THE official report on how social services handled the case of little Leticia Wright makes sad reading.

In total, the file charts the journey of a broken life.

The young girl suffered appalling indignities in the last days of her short time on earth.

Injuries to her head and abdomen were equivalent to a major road accident. A wound on the back of her head was described as a ‘boggy mass’.

Over 100 injuries – old and new – were found on Leticia’s body including more than 10 cigarette burns, two branding marks and two deep bite marks.

All the more appalling that they were inflicted by her mother and her boyfriend.

Sad, yes. Unique, no.

It is the story of a mistreated child who had no real home or family and probably never knew what it was like to be wanted or loved.

Her injuries were inflicted after Kirklees Council social workers visited and decided no further action was necessary.

Today’s official findings say there was an absence of action to obtain background information, but makes it plain that failings began elsewhere when crucial information was not passed on from areas where the mother’s boyfriend had previously lived.

No doubt “lessons will be learned” as we are usually told in such instances.

It is worth repeating a question asked before: With no bed covers, and only a plastic cup and hair bobbles to play with when the house in Huddersfield was visited, how could they have thought this was normal?

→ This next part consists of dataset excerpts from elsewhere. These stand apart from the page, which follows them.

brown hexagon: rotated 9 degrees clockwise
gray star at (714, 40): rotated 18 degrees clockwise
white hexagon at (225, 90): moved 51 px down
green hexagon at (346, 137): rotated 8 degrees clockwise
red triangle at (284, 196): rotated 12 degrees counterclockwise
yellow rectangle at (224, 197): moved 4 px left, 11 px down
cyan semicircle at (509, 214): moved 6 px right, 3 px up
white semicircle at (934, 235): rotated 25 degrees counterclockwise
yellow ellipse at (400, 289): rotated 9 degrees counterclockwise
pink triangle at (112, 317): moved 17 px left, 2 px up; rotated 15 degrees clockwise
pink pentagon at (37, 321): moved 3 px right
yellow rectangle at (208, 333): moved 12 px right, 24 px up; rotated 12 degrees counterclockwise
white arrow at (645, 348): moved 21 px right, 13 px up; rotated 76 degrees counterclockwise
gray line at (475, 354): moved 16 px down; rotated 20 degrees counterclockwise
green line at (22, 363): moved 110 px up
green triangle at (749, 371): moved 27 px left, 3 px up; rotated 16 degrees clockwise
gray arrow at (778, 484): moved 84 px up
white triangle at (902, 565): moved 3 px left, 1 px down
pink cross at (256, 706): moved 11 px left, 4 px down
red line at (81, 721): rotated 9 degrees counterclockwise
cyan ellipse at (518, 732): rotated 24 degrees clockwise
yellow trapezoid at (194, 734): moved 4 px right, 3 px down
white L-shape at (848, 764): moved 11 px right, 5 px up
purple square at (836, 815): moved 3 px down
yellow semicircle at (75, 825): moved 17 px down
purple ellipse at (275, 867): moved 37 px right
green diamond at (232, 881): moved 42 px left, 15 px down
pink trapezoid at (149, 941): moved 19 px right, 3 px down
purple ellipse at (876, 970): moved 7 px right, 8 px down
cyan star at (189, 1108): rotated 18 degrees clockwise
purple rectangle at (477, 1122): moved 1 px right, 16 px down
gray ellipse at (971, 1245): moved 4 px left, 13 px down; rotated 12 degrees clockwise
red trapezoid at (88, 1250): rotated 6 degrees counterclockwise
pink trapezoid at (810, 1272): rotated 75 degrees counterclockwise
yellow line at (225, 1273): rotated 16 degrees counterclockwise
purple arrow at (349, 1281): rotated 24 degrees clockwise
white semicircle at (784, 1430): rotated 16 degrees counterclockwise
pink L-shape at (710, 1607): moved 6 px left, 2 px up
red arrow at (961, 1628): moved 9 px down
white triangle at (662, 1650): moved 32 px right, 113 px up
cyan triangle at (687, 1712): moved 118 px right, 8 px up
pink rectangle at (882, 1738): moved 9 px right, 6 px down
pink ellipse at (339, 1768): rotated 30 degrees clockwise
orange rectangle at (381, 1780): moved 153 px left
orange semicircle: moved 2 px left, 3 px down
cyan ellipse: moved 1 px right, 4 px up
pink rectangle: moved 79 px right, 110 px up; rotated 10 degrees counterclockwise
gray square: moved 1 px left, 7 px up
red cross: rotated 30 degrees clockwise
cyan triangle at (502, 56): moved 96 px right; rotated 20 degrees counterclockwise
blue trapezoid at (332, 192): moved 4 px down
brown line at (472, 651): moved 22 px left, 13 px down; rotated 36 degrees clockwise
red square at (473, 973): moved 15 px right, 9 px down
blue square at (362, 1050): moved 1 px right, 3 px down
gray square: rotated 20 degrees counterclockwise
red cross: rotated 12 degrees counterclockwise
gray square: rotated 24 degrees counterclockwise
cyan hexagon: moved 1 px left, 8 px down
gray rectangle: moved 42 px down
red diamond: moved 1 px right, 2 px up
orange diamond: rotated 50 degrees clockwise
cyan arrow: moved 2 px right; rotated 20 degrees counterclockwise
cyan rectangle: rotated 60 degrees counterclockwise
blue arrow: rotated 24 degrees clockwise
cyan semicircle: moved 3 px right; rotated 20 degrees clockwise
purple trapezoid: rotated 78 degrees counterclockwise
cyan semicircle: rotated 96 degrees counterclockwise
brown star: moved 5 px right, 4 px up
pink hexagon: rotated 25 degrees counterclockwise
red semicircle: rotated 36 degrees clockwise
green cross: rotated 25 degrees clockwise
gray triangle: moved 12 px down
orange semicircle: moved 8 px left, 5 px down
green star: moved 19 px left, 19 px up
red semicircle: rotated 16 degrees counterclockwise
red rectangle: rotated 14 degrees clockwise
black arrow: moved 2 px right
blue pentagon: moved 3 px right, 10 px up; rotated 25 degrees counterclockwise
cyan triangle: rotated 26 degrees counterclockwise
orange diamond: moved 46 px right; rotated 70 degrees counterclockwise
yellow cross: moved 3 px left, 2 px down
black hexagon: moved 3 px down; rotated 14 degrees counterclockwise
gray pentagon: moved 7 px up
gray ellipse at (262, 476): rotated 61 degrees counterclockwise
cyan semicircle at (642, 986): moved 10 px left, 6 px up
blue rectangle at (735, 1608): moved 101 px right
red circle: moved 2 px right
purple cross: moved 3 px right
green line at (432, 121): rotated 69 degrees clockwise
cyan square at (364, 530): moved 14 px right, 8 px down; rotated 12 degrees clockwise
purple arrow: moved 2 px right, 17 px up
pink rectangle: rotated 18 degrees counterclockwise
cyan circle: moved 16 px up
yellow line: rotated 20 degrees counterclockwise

All those who followed the harrowing court case were left with the poignant mental image of a little girl often seen staring sadly out of her bedroom window, something no child who leads a normal, lively life would ever do.

The responsibility ultimately rests on the two people convicted of Leticia’s murder. Their actions were evil, simple as that.

But one word sums up what social workers should have used when they saw the conditions inside Leticia’s house: Commonsense.

It’s disturbing that they did not seem to possess it.